A refugee camp deep inside Cameroon is receiving around a hundred people each day who are fleeing Islamist violence in Nigeria, the U.N. High Commissioner for Refugees (UNHCR) reported Tuesday.
Families are leaving unstable and dangerous zones on the Nigeria-Cameroon border "and seeking shelter some 100 kilometers (62 miles) inland at the Minawao camp," run by UNHCR and its partners, spokesman Leo Dobbs said.
Most of the new arrivals had initially stayed close to the border after fleeing clashes between Boko Haram jihadists and Nigerian troops in the hope they could return home quickly, Dobbs added.
Refugees said they had run from militant attacks in Nigeria's Borno state. The Boko Haram insurgency has killed more than 15,000 people in Nigeria since 2009.

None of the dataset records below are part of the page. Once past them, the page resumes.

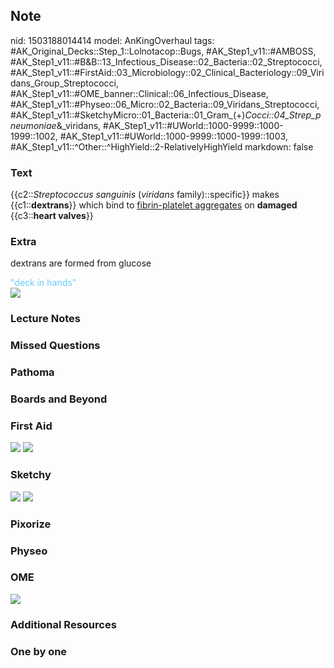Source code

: ## Note
nid: 1503188014414
model: AnKingOverhaul
tags: #AK_Original_Decks::Step_1::Lolnotacop::Bugs, #AK_Step1_v11::#AMBOSS, #AK_Step1_v11::#B&B::13_Infectious_Disease::02_Bacteria::02_Streptococci, #AK_Step1_v11::#FirstAid::03_Microbiology::02_Clinical_Bacteriology::09_Viridans_Group_Streptococci, #AK_Step1_v11::#OME_banner::Clinical::06_Infectious_Disease, #AK_Step1_v11::#Physeo::06_Micro::02_Bacteria::09_Viridans_Streptococci, #AK_Step1_v11::#SketchyMicro::01_Bacteria::01_Gram_(+)_Cocci::04_Strep_pneumoniae_&_viridans, #AK_Step1_v11::#UWorld::1000-9999::1000-1999::1002, #AK_Step1_v11::#UWorld::1000-9999::1000-1999::1003, #AK_Step1_v11::^Other::^HighYield::2-RelativelyHighYield
markdown: false

### Text
{{c2::<i>Streptococcus sanguinis</i> (<i>viridans</i>
family)::specific}} makes {{c1::<b>dextrans</b>}} which bind to
<u>fibrin-platelet aggregates</u> on <b>damaged</b> {{c3::<b>heart
valves</b>}}

### Extra
dextrans are formed from glucose
<div>
  <font color="#66CCFF">"deck <i>in</i> hands"</font>
  <div><img src="paste-18172006629725.jpg" draggable="false"></div>
</div>

### Lecture Notes


### Missed Questions


### Pathoma


### Boards and Beyond


### First Aid
<img src="tmpatx143ph.png"> <img src="tmpuw25vhrd.png">

### Sketchy
<img src="paste-469792112771073.jpg"> <img src=
"Screen%20Shot%202019-09-26%20at%208.11.22%20AM.png">

### Pixorize


### Physeo


### OME
<div class="ome-widget">
  <a href=
  "https://onlinemeded.org/spa/infectious-disease?ref=anki"><img src="_OME_AnkiFlashcards_Topic_3.png"></a>
</div>

### Additional Resources


### One by one

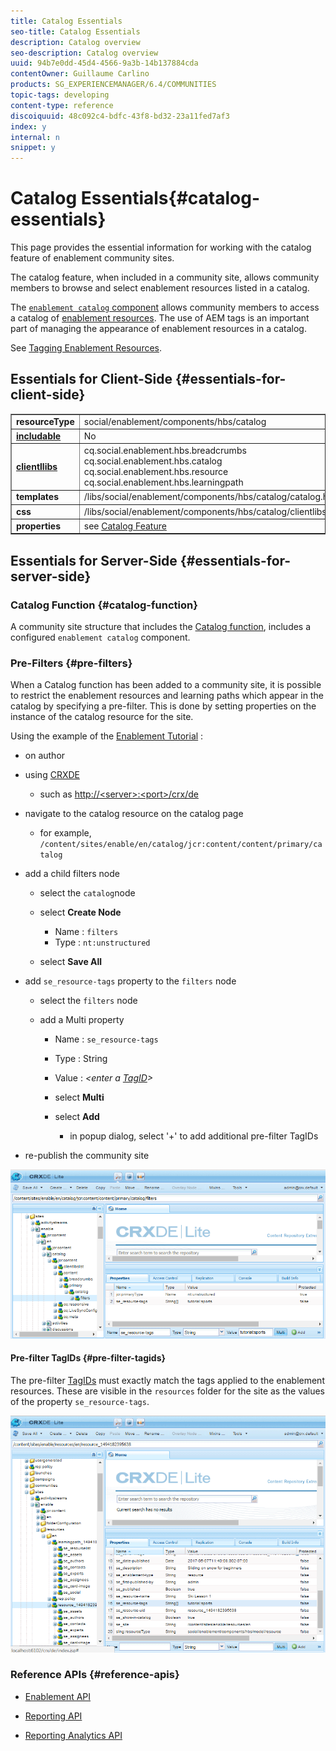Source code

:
 ```yaml
---
title: Catalog Essentials
seo-title: Catalog Essentials
description: Catalog overview
seo-description: Catalog overview
uuid: 94b7e0dd-45d4-4566-9a3b-14b137884cda
contentOwner: Guillaume Carlino
products: SG_EXPERIENCEMANAGER/6.4/COMMUNITIES
topic-tags: developing
content-type: reference
discoiquuid: 48c092c4-bdfc-43f8-bd32-23a11fed7af3
index: y
internal: n
snippet: y
---
```


# Catalog Essentials{#catalog-essentials}

This page provides the essential information for working with the catalog feature of enablement community sites.

The catalog feature, when included in a community site, allows community members to browse and select enablement resources listed in a catalog.

The [ `enablement catalog` component](../../communities/using/catalog.md) allows community members to access a catalog of [enablement resources](../../communities/using/resources.md). The use of AEM tags is an important part of managing the appearance of enablement resources in a catalog.

See [Tagging Enablement Resources](../../communities/using/tag-resources.md).

## Essentials for Client-Side {#essentials-for-client-side}

<table border="1" cellpadding="4" cellspacing="4" width="100%"> 
 <tbody> 
  <tr> 
   <td> <strong>resourceType</strong></td> 
   <td>social/enablement/components/hbs/catalog</td> 
  </tr> 
  <tr> 
   <td> <a href="../../communities/using/scf.md#addorincludeacommunitiescomponent"><strong>includable</strong></a></td> 
   <td>No</td> 
  </tr> 
  <tr> 
   <td> <a href="../../communities/using/clientlibs.md"><strong>clientllibs</strong></a></td> 
   <td>cq.social.enablement.hbs.breadcrumbs<br /> cq.social.enablement.hbs.catalog<br /> cq.social.enablement.hbs.resource<br /> cq.social.enablement.hbs.learningpath</td> 
  </tr> 
  <tr> 
   <td> <strong>templates</strong></td> 
   <td> /libs/social/enablement/components/hbs/catalog/catalog.hbs<br /> </td> 
  </tr> 
  <tr> 
   <td> <strong>css</strong></td> 
   <td> /libs/social/enablement/components/hbs/catalog/clientlibs/catalog.css</td> 
  </tr> 
  <tr> 
   <td><strong> properties</strong></td> 
   <td>see <a href="../../communities/using/catalog.md">Catalog Feature</a></td> 
  </tr> 
 </tbody> 
</table>

## Essentials for Server-Side {#essentials-for-server-side}

### Catalog Function {#catalog-function}

A community site structure that includes the [Catalog function](../../communities/using/functions.md#catalogfunction), includes a configured `enablement catalog` component.

### Pre-Filters {#pre-filters}

When a Catalog function has been added to a community site, it is possible to restrict the enablement resources and learning paths which appear in the catalog by specifying a pre-filter. This is done by setting properties on the instance of the catalog resource for the site.

Using the example of the [Enablement Tutorial](../../communities/using/getting-started-enablement.md) :

* on author
* using [CRXDE](../../sites/developing/using/developing-with-crxde-lite.md)

    * such as [http://&lt;server&gt;:&lt;port&gt;/crx/de](http://localhost:4502/crx/de)

* navigate to the catalog resource on the catalog page

    * for example, `/content/sites/enable/en/catalog/jcr:content/content/primary/catalog`

* add a child filters node

    * select the `catalog`node
    * select **Create Node**

        * Name : `filters`
        * Type : `nt:unstructured`

    * select **Save All**

* add `se_resource-tags` property to the `filters` node

    * select the `filters` node
    * add a Multi property

        * Name : `se_resource-tags`
        * Type : String
        * Value : *&lt;enter a [TagID](#prefiltertagids)&gt;*
        * select **Multi**
        * select **Add**

            * in popup dialog, select '+' to add additional pre-filter TagIDs

* re-publish the community site

![](assets/chlimage_1-195.png) 

#### Pre-filter TagIDs {#pre-filter-tagids}

The pre-filter [TagIDs](../../sites/developing/using/framework.md#tagid) must exactly match the tags applied to the enablement resources. These are visible in the `resources` folder for the site as the values of the property `se_resource-tags`.

![](assets/chlimage_1-196.png) 

### Reference APIs {#reference-apis}

* [Enablement API](/sites/developing/using/reference-materials/javadoc/com/adobe/cq/social/enablement/client/api/package-summary)

* [Reporting API](/sites/developing/using/reference-materials/javadoc/com/adobe/cq/social/enablement/client/reporting/api/package-summary)

* [Reporting Analytics API](/sites/developing/using/reference-materials/javadoc/com/adobe/cq/social/enablement/client/reporting/analytics/api/package-summary)

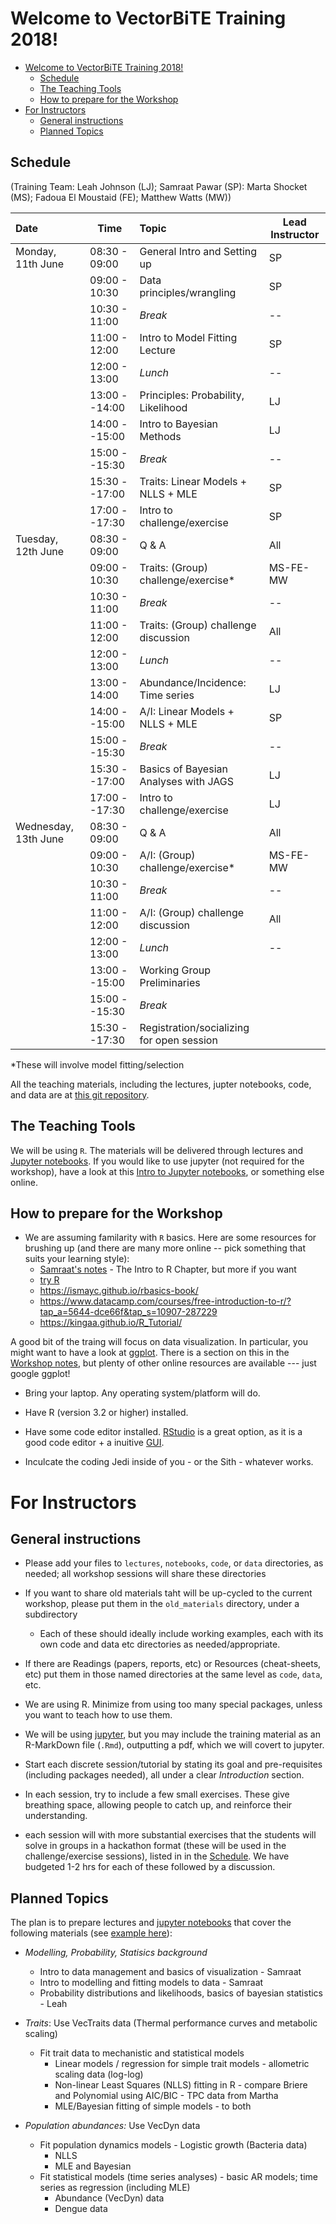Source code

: # Welcome to VectorBiTE Training 2018!
<!-- TOC -->

- [Welcome to VectorBiTE Training 2018!](#welcome-to-vectorbite-training-2018)
    - [Schedule](#schedule)
    - [The Teaching Tools](#the-teaching-tools)
    - [How to prepare for the Workshop](#how-to-prepare-for-the-workshop)
- [For Instructors](#for-instructors)
    - [General instructions](#general-instructions)
    - [Planned Topics](#planned-topics)

<!-- /TOC -->

## Schedule

(Training Team: Leah Johnson (LJ); Samraat Pawar (SP): Marta Shocket (MS); Fadoua El Moustaid (FE);  Matthew Watts (MW))

| Date                | Time         | Topic                                 |Lead Instructor
|:------              |------        |:------                                |------
|Monday, 11th June    | 08:30 - 09:00| General Intro and Setting up          | SP 
|                     | 09:00 - 10:30| Data principles/wrangling             | SP
|                     | 10:30 - 11:00| *Break*                               | --
|                     | 11:00 - 12:00| Intro to Model Fitting Lecture        | SP
|                     | 12:00 - 13:00| *Lunch*                               | --
|                     | 13:00 --14:00| Principles: Probability, Likelihood   | LJ
|                     | 14:00 --15:00| Intro to Bayesian Methods             | LJ
|                     | 15:00 --15:30| *Break*                               | --
|                     | 15:30 --17:00| Traits: Linear Models + NLLS + MLE    | SP
|                     | 17:00 --17:30| Intro to challenge/exercise           | SP
|Tuesday, 12th June   | 08:30 - 09:00| Q & A                                 | All
|                     | 09:00 - 10:30| Traits: (Group) challenge/exercise*   | MS-FE-MW
|                     | 10:30 - 11:00| *Break*                               | --
|                     | 11:00 - 12:00| Traits: (Group) challenge discussion  | All
|                     | 12:00 - 13:00| *Lunch*                               | --
|                     | 13:00 - 14:00| Abundance/Incidence: Time series      | LJ
|                     | 14:00 --15:00| A/I:  Linear Models + NLLS + MLE      | SP
|                     | 15:00 --15:30| *Break*                               | --
|                     | 15:30 --17:00| Basics of Bayesian Analyses with JAGS | LJ
|                     | 17:00 --17:30| Intro to challenge/exercise           | LJ
|Wednesday, 13th June | 08:30 - 09:00| Q & A                                 | All
|                     | 09:00 - 10:30| A/I: (Group) challenge/exercise*      | MS-FE-MW
|                     | 10:30 - 11:00| *Break*                               | --
|                     | 11:00 - 12:00| A/I: (Group) challenge discussion     | All
|                     | 12:00 - 13:00| *Lunch*                               | --
|                     | 13:00 --15:00| Working Group Preliminaries           | 
|                     | 15:00 --15:30| *Break*                               | 
|                     | 15:30 --17:30| Registration/socializing for open session  | 

*These will involve model fitting/selection

All the teaching materials, including the lectures, jupter notebooks, code, and data are at [this git repository](https://github.com/vectorbite/VBiTraining).

## The Teaching Tools

We will be using `R`. The materials will be delivered through lectures and [Jupyter notebooks](http://jupyter.org/). If you would like to use jupyter (not required for the workshop), have a look at this [Intro to Jupyter notebooks](https://github.com/mhasoba/TheMulQuaBio/blob/master/notebooks/Intro.ipynb), or something else online.

## How to prepare for the Workshop

 * We are assuming familarity with `R` basics. Here are some resources for brushing up (and there are many more online -- pick something that suits your learning style):
     - [Samraat's notes](https://github.com/mhasoba/TheMulQuaBio/blob/master/silbiocomp/SilBioComp.pdf) - The Intro to R Chapter, but more if you want
     - [try R](https://hangouts.google.com/_/elUi/chat-redirect?dest=http%3A%2F%2Ftryr.codeschool.com%2F)
     - https://ismayc.github.io/rbasics-book/
     - https://www.datacamp.com/courses/free-introduction-to-r/?tap_a=5644-dce66f&tap_s=10907-287229
     - https://kingaa.github.io/R_Tutorial/

A good bit of the traing will focus on data visualization. In particular, you might want to have a look at [ggplot](http://ggplot.yhathq.com/). There is a section on this in the [Workshop notes](https://github.com/vectorbite/VBiTraining/blob/master/notebooks/R_viz.ipynb),  but plenty of other online resources are available --- just google ggplot!

  * Bring your laptop. Any operating system/platform will do.
  
  * Have R (version 3.2 or higher) installed.
  
  * Have some code editor installed. [RStudio](https://www.rstudio.com/) is a great option, as it is a good code editor + a inuitive [GUI](https://en.wikipedia.org/wiki/Graphical_user_interface).
  
  * Inculcate the coding Jedi inside of you - or the Sith - whatever works.

# For Instructors

## General instructions

* Please add your files to `lectures`, `notebooks`, `code`, or `data` directories, as needed; all workshop sessions will share these directories  
* If you want to share old materials taht will be up-cycled to the current workshop, please put them in the `old_materials` directory, under a subdirectory
  * Each of these should ideally include working examples, each with its own code and data etc directories as needed/appropriate.
* If there are Readings (papers, reports, etc) or Resources (cheat-sheets, etc) put them in those named directories at the same level as `code`, `data`, etc. 
* We are using R. Minimize from using too many special packages, unless you want to teach how to use them.
* We will be using [jupyter](https://github.com/mhasoba/TheMulQuaBio/blob/master/notebooks/Intro.ipynb), but you may include the training material as an R-MarkDown file (`.Rmd`), outputting a pdf, which we will covert to jupyter.
* Start each discrete session/tutorial by stating its goal and pre-requisites (including packages needed), all under a clear *Introduction* section. 

* In each session, try to include a few small exercises. These give breathing space, allowing people to catch up, and reinforce their understanding.

* each session will with more substantial exercises that the students will solve in groups in a hackathon format (these will be used in the challenge/exercise sessions), listed in  in the [Schedule](https://github.com/vectorbite/VBiTraining/blob/master/README.md).  We have budgeted 1-2 hrs for each of these followed by a discussion.

## Planned Topics

The plan is to prepare lectures and  [jupyter notebooks](https://github.com/mhasoba/TheMulQuaBio/blob/master/notebooks/Intro.ipynb) that cover the following materials (see [example here](https://github.com/mhasoba/TheMulQuaBio/blob/master/notebooks/NLLS.ipynb)):

* *Modelling, Probability, Statisics background*
  - Intro to data management and basics of visualization - Samraat
  - Intro to modelling and fitting models to data - Samraat
  - Probability distributions and likelihoods, basics of bayesian statistics - Leah

* *Traits*: Use VecTraits data (Thermal performance curves and metabolic scaling)
  - Fit trait data to mechanistic and statistical models
    * Linear models / regression for simple trait models - allometric scaling data (log-log)
    * Non-linear Least Squares (NLLS) fitting in R  - compare Briere and Polynomial using AIC/BIC - TPC data from Martha
    * MLE/Bayesian fitting of simple models - to both

* *Population abundances:* Use VecDyn data
   - Fit population dynamics models - Logistic growth (Bacteria data) 
      - NLLS
      - MLE and Bayesian
   - Fit statistical models (time series analyses) - basic AR models; time series as regression (including MLE)
      - Abundance (VecDyn) data
      - Dengue data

The population of the Minawao camp has risen to roughly 44,000 from 30,000 at the same time last year.
The UNHCR and Cameroon's government are trying to contact refugees remaining in border territory to see whether they would prefer to come to Minawao or be taken to secure zones inside Nigeria, Dobbs said.
The U.N. agency estimates that nearly 12,000 unregistered refugees are in northern Cameroon, while Cameroonian authorities put the figure at 17,000.
Boko Haram, which has extended its campaign across Nigeria's borders and prompted a regional military response, carried out its first suicide bombing in Cameroon last Sunday.
Two women wearing the full Islamic veil blew themselves up in the far northern border town of Fotokol, killing 11 people.